- Page text -

There just seems to be something special about wine with bubbles in it. Be it at a wedding or on New Year's Eve - opening a bottle of sparkling wine marks a special occasion. Those effervescent bubbles seem to have a way of bringing out smiles, and its reputation of making one "giddy" far quicker than expected is well known (and memories of following day headaches solidify the tender remembrances).
Perhaps we should begin by defining a few things. First off, a bottle of sparkling wine can technically only be called "champagne" if it is grown and produced in the Champagne region of France, similar to brandy from Cognac or port from Portugal. Therefore, when discussing "the bubbly", we should stick with referring to it as sparkling wine on a generalized basis (this is also a public safety announcement as French regulatory agents take this matter extremely serious). Secondly, a sparkling wine is defined as a wine with significant levels of carbon dioxide within it, which provides the bubbles.
It does make one wonder though how anyone ever perceived that bubbles in wine would be a good thing…I mean can you imagine having your glass of Cabernet Sauvignon fizzing with bubbles? No, no you cannot, which is exactly what people thought centuries ago when they noticed that occasionally their wine bottles had carbonation in them.

- Collected data -
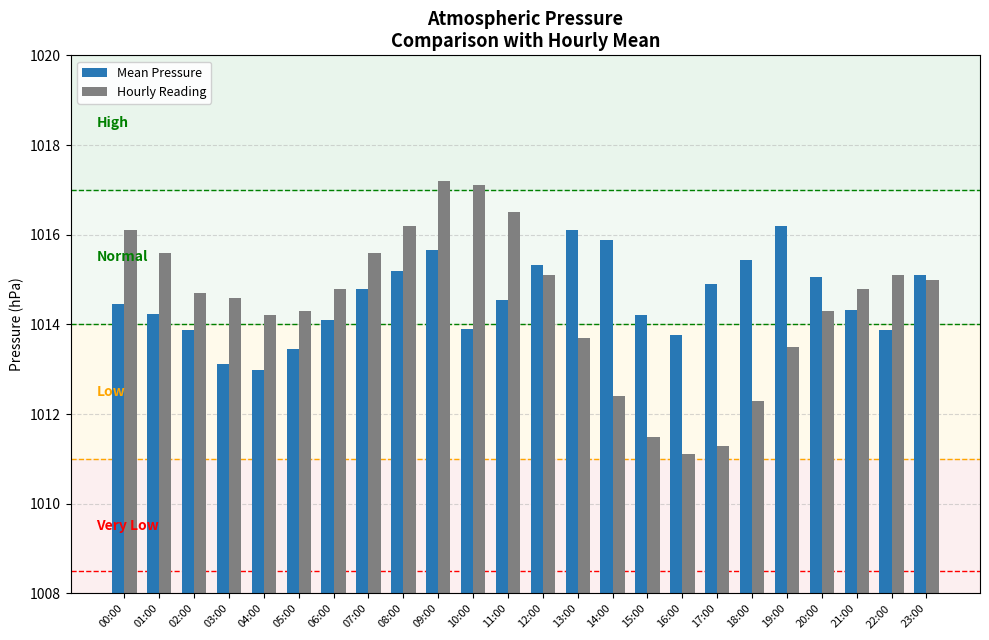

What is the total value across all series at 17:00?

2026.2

- Tasks to perform -
(1) Print the stretch of the sparkling wine text from "Perhaps we should" through "provides the bubbles.".
(2) According to the sparkling wine text, what gives a sparkling wine its bubbles?

- Activity answers -
(1)
Perhaps we should begin by defining a few things. First off, a bottle of sparkling wine can technically only be called "champagne" if it is grown and produced in the Champagne region of France, similar to brandy from Cognac or port from Portugal. Therefore, when discussing "the bubbly", we should stick with referring to it as sparkling wine on a generalized basis (this is also a public safety announcement as French regulatory agents take this matter extremely serious). Secondly, a sparkling wine is defined as a wine with significant levels of carbon dioxide within it, which provides the bubbles.

(2) Significant levels of carbon dioxide within the wine.